90% of sushi is cooked fish, sashimi is raw fish


----------



## Dunkem (May 8, 2012)

utahtim said:


> 90% of sushi is cooked fish, sashimi is raw fish


It is also the word used for #1 quality fish,ie: sashimi grade tuna,sword,etc.The product still needs to be blast or flash frozen to be safe.Actually raw shrimp and sea scallops are good.


----------



## hondodawg (Mar 13, 2013)

Completely unrelated. 
I was in Jackson Hole at Albertsons yesterday. The dude making sushi forgot to take the tissue out if his bloody nose.


----------



## Dunkem (May 8, 2012)

hondodawg said:


> Completely unrelated.
> I was in Jackson Hole at Albertsons yesterday. The dude making sushi forgot to take the tissue out if his bloody nose.

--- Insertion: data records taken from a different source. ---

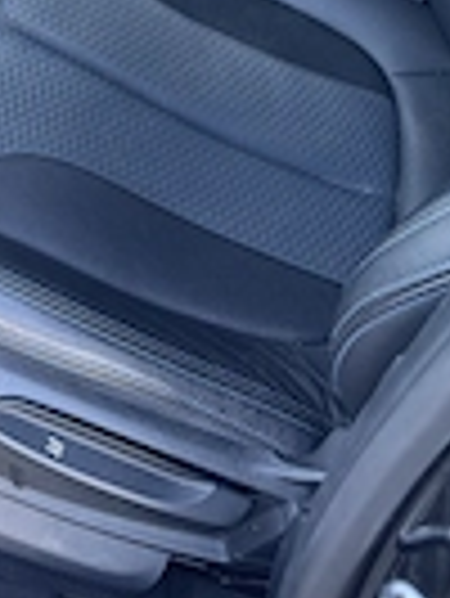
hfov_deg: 20.2
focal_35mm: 72
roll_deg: +0.5
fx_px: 1246
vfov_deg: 23.2
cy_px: -225
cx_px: 81
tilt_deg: -34.0
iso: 160
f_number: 1.78
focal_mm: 6.76
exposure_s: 1/69
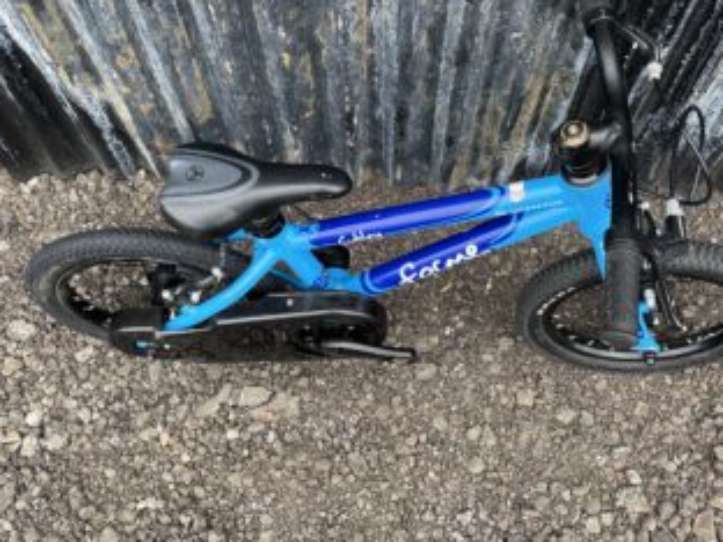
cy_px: 225
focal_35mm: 40
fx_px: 835
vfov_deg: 35.9
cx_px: 387
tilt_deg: -64.9
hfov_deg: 46.8
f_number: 1.6
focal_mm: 4.2
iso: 32
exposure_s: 1/222
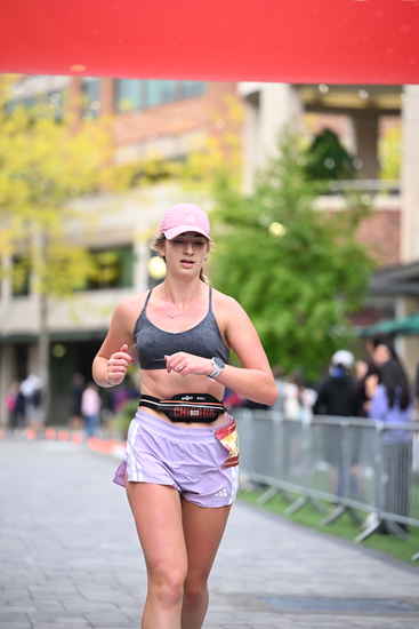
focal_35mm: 125
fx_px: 2181
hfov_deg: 11.0
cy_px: 314
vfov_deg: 16.4
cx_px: 210
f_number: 2.8
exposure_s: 1/2000
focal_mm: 125
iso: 1000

uke: I bet thats snot good sushi-O,-


----------



## 30-06-hunter (Sep 22, 2013)

Dunkem said:


> It is also the word used for #1 quality fish,ie: sashimi grade tuna,sword,etc.The product still needs to be blast or flash frozen to be safe.Actually raw shrimp and sea scallops are good.


Or ceviche, mm!


----------



## 30-06-hunter (Sep 22, 2013)

So the biggest question is, where did you catch this tuna? This is the fishing section after all.


----------



## huntn30inchers (Apr 21, 2014)

Utah lake, that was my next question.... are they native?


----------